(Stored data entries)
******

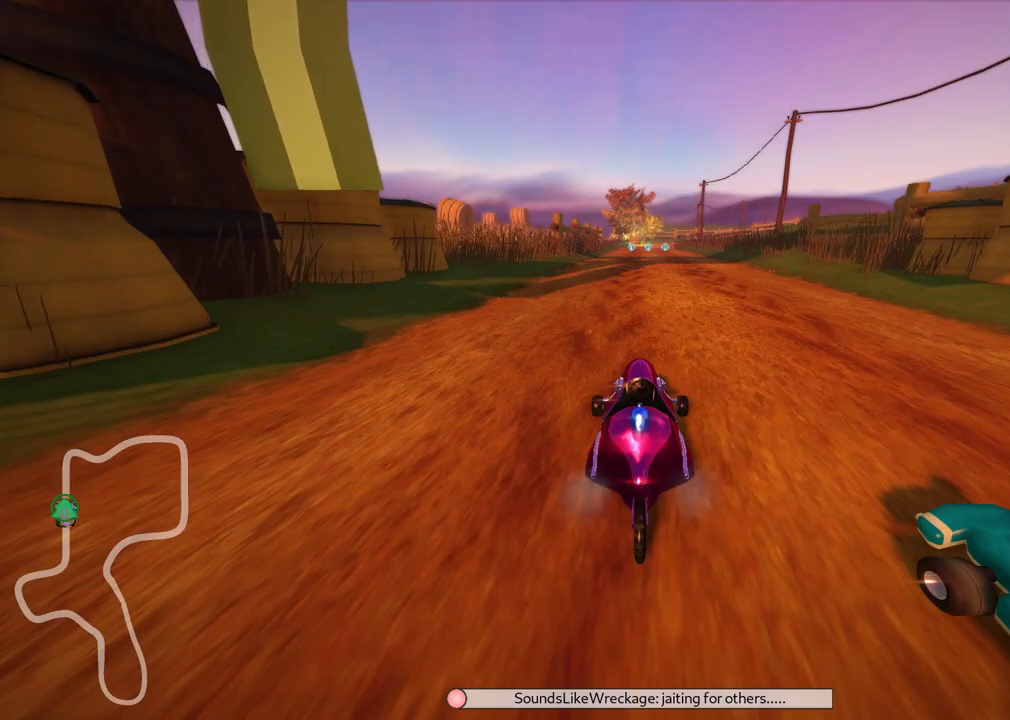
{"keys": [], "events": []}
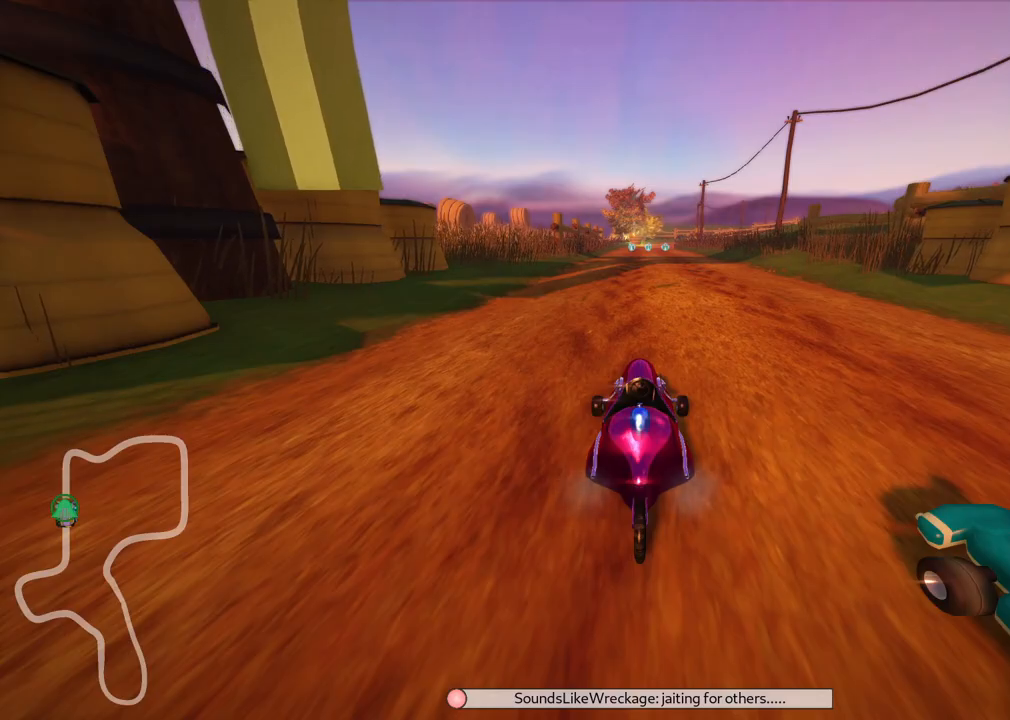
{"keys": [], "events": []}
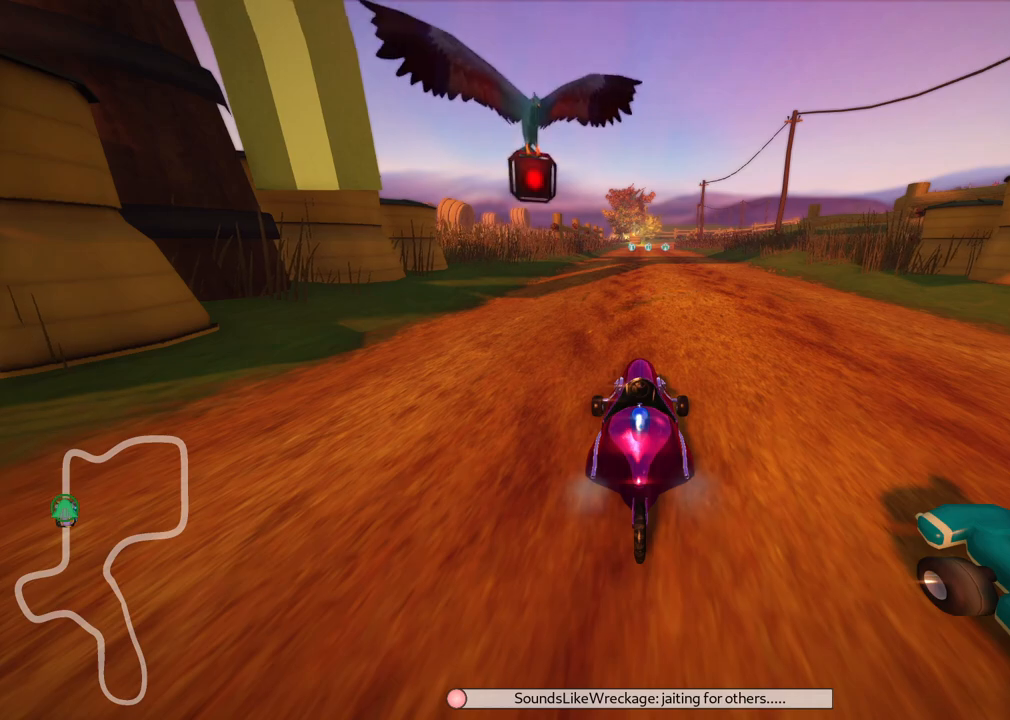
{"keys": [], "events": []}
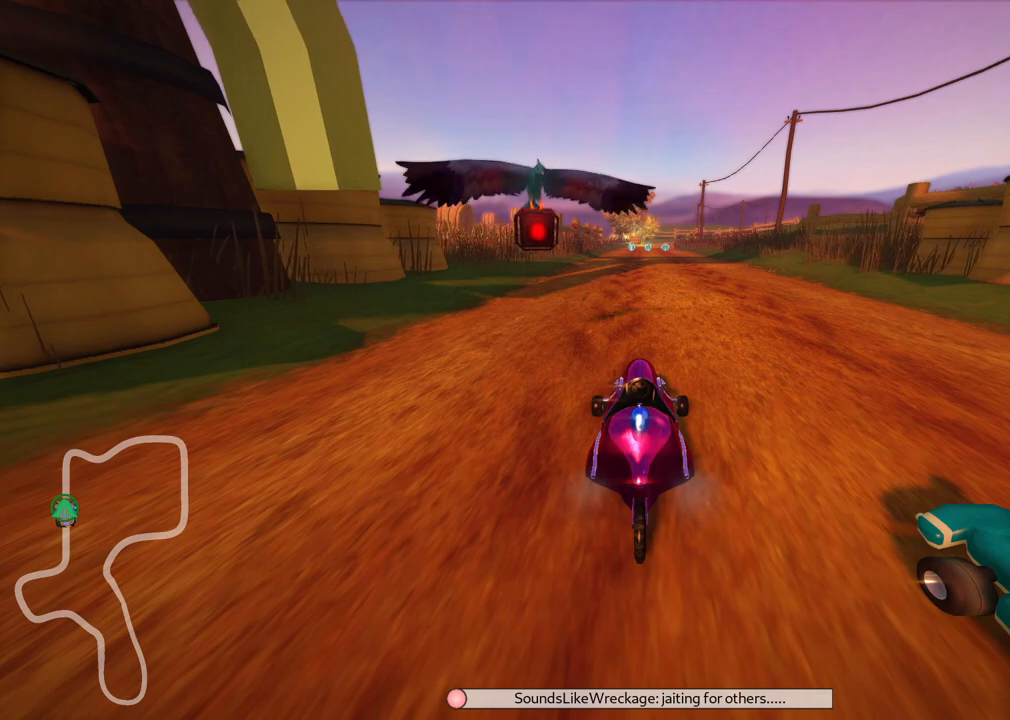
{"keys": [], "events": []}
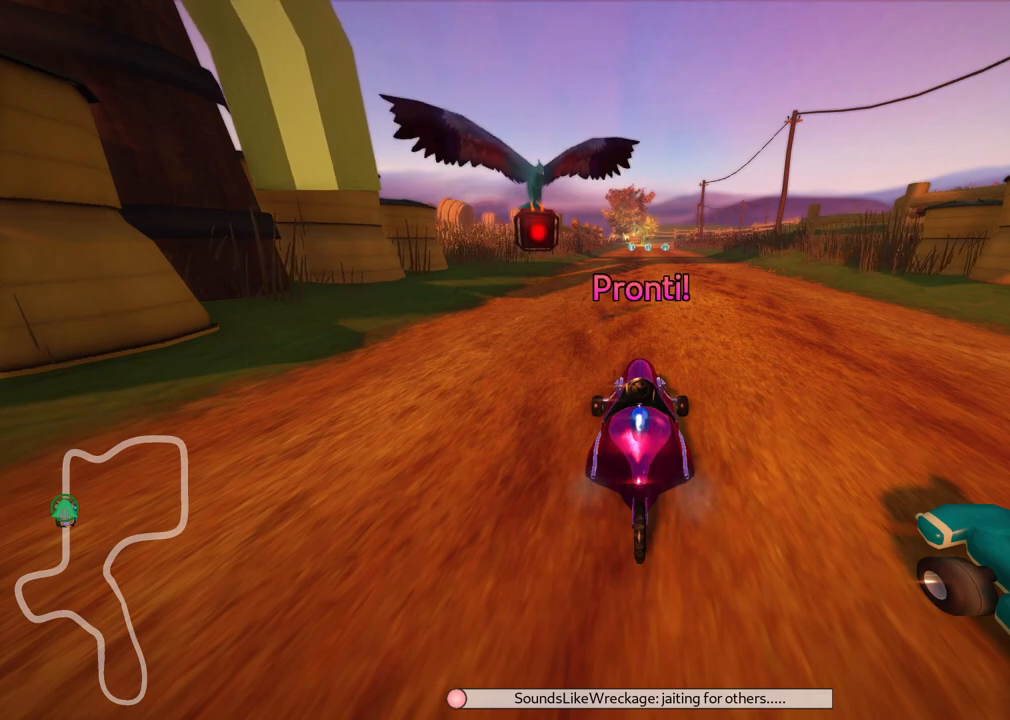
{"keys": [], "events": []}
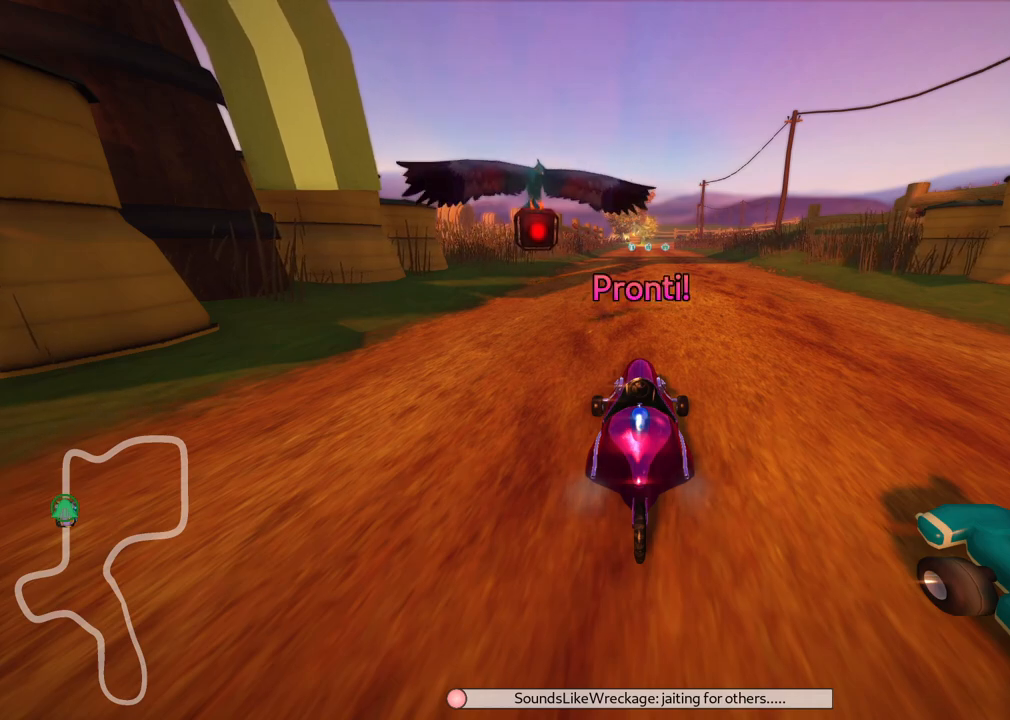
{"keys": ["left", "up"], "events": [[283, "left", "down"], [283, "up", "down"]]}
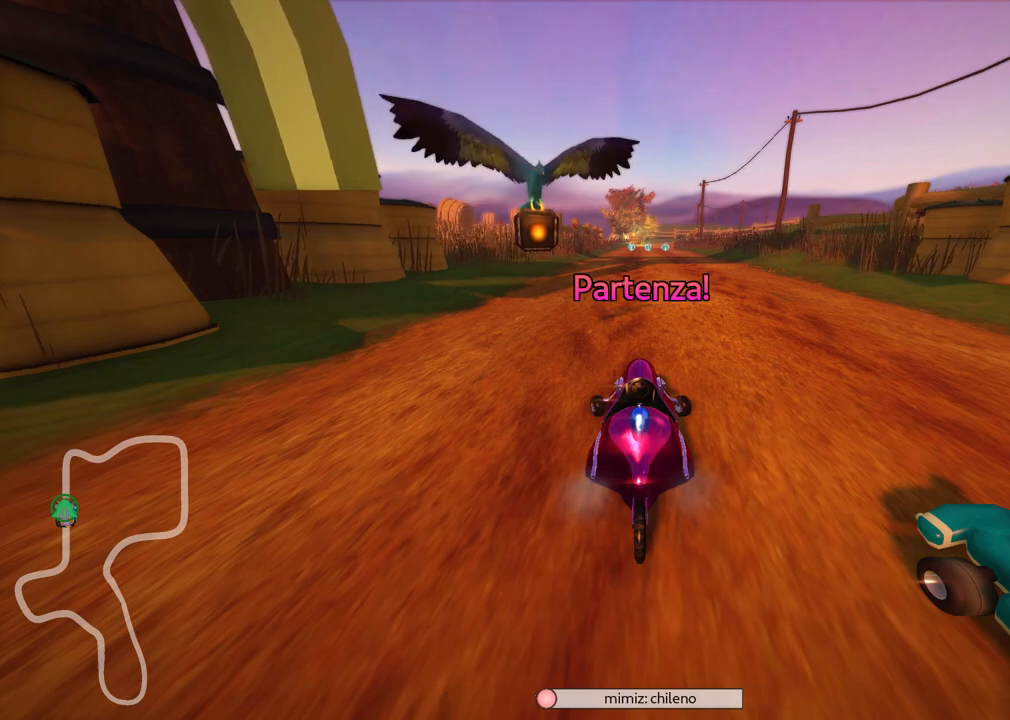
{"keys": ["left", "up"], "events": []}
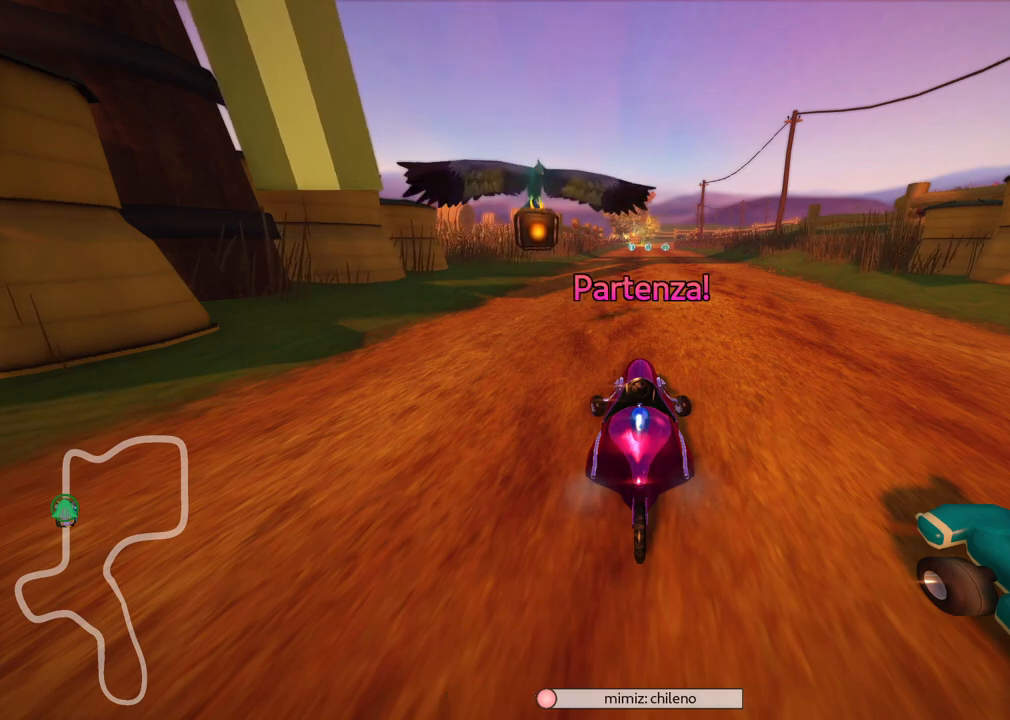
{"keys": ["up"], "events": [[450, "left", "up"]]}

******

What you need to do => Could you repeat each line above exactly as written? Omit the pictures.

Answer below =>
{"keys": [], "events": []}
{"keys": [], "events": []}
{"keys": [], "events": []}
{"keys": [], "events": []}
{"keys": [], "events": []}
{"keys": ["left", "up"], "events": [[283, "left", "down"], [283, "up", "down"]]}
{"keys": ["left", "up"], "events": []}
{"keys": ["up"], "events": [[450, "left", "up"]]}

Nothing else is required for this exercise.